How to fix it: Activated carbon filtration removes geosmin and MIB effectively. If your tap water tastes earthy only during certain months, it correlates with algae seasons in your source water reservoir. A carbon filter — even a basic pitcher filter — will eliminate it completely.
Salty or Brackish Taste
What it is: High dissolved mineral content (high TDS), sodium from a water softener discharge, or saltwater intrusion in coastal aquifers. Also possible from de-icing road salt that has entered groundwater in northern states.
How to fix it: If the saltiness is from your water softener, add a reverse osmosis drinking water system at the kitchen tap — RO removes sodium effectively. For naturally salty groundwater, RO is also the appropriate solution. Coastal well owners may need to consult a hydrogeologist if salt intrusion is severe.
Bitter or Chemical Taste
What it is: Various possibilities: high chloramine levels, disinfection byproducts (trihalomethanes, haloacetic acids), pesticide or herbicide residues from agricultural runoff, or industrial contamination. Worth taking seriously — a persistent chemical taste warrants a lab test rather than just filtering and hoping for the best.
How to fix it: For chloramines, use a catalytic carbon filter (standard carbon is much less effective against chloramines — check your utility’s CCR to see which disinfectant they use). For VOCs and pesticides, NSF 53 certified carbon filters are effective. For unknown chemical contamination, order a comprehensive water test before deciding on treatment.
Fishy or Algae Taste
What it is: Similar to the earthy/musty category, usually algae-derived compounds from surface water sources. Can also indicate barium or cadmium contamination at very low levels. If the taste is new and persistent (not seasonal), test your water.

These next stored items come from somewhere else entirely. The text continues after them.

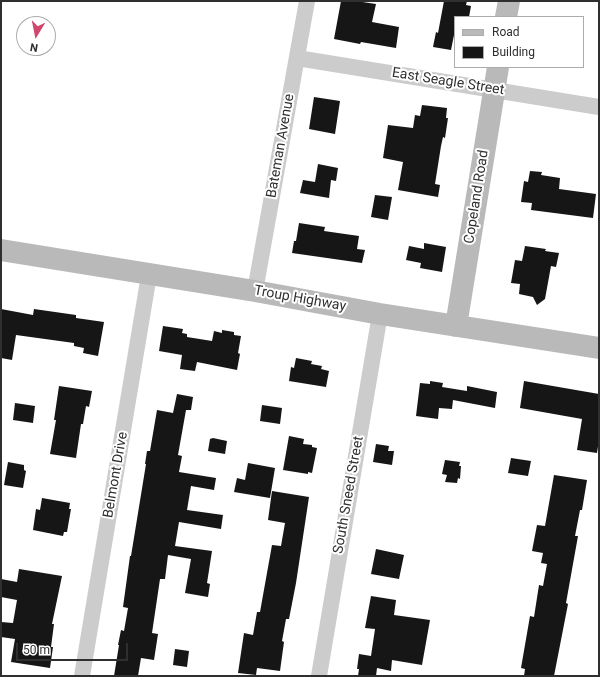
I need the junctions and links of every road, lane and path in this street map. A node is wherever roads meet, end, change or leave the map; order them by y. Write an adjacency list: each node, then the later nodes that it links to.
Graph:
1 (307, 1): 4 (street, Bateman Avenue)
2 (509, 1): 3 (main road)
3 (506, 16)
4 (297, 58): 6 (street, East Seagle Street); 10 (street, Bateman Avenue)
5 (498, 68): 6 (main road, Copeland Road)
6 (494, 90): 7 (street, East Seagle Street); 12 (main road, Copeland Road)
7 (599, 107)
8 (1, 250): 9 (main road, Troup Highway)
9 (150, 274): 10 (main road, Troup Highway); 14 (street, Belmont Drive)
10 (254, 291): 11 (main road, Troup Highway)
11 (380, 314): 12 (main road, Troup Highway); 15 (street, South Sneed Street)
12 (456, 326): 13 (main road, Troup Highway)
13 (599, 348)
14 (82, 676)
15 (319, 676)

How to fix it: Activated carbon filtration handles algae-derived taste compounds. If testing reveals barium or cadmium, a reverse osmosis system is needed.

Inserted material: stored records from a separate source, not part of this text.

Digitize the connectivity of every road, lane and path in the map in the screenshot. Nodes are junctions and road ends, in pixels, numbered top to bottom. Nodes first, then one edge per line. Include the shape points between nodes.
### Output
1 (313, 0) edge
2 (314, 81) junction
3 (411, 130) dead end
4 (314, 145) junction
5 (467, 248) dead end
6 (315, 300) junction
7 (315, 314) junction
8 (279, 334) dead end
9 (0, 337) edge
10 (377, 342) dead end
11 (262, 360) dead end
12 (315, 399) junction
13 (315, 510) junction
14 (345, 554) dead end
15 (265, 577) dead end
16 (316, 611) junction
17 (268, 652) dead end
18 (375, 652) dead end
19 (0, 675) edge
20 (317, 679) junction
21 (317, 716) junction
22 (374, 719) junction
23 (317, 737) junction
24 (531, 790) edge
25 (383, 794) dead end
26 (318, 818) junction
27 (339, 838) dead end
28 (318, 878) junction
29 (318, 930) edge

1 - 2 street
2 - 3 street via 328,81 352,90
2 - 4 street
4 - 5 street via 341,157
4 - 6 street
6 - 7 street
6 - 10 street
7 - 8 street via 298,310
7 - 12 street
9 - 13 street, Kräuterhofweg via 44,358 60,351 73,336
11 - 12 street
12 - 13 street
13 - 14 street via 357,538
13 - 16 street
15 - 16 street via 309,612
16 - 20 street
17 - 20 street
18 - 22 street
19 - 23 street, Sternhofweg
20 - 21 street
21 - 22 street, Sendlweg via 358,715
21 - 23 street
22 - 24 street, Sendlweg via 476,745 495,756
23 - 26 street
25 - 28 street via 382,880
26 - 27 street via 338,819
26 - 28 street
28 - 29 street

Flat or Plastic Taste from Filtered Water
What it is: Reverse osmosis water tastes flat to many people because RO removes minerals including calcium and magnesium that contribute to natural water flavor. Some pitcher and inline filters have a plastic taste when new that dissipates after the first few uses.
How to fix it: For RO water, choose a system with a remineralization stage (like iSpring RCC7AK) that adds minerals back after filtration. For plastic taste from a new filter, flush the recommended amount of water through the filter before drinking — most cartridges need one to two gallons of initial flushing.
When to Test Your Water
Do not just filter and hope if the taste change is sudden, severe, or accompanied by other symptoms (cloudy water, unusual color, or gastrointestinal illness). These are signs of potential contamination that warrants immediate water testing. Contact your water utility if you are on city water, or order a certified lab test if you are on a well.
Bottom Line
Most funny water tastes have identifiable causes and practical solutions. Chlorine taste needs carbon filtration. Metallic taste needs iron filtration or pipe flushing. Sulfur smell needs an oxidation filter or anode rod replacement. Earthy taste needs carbon filtration. Persistent, unexplained taste changes always warrant a water test before treating.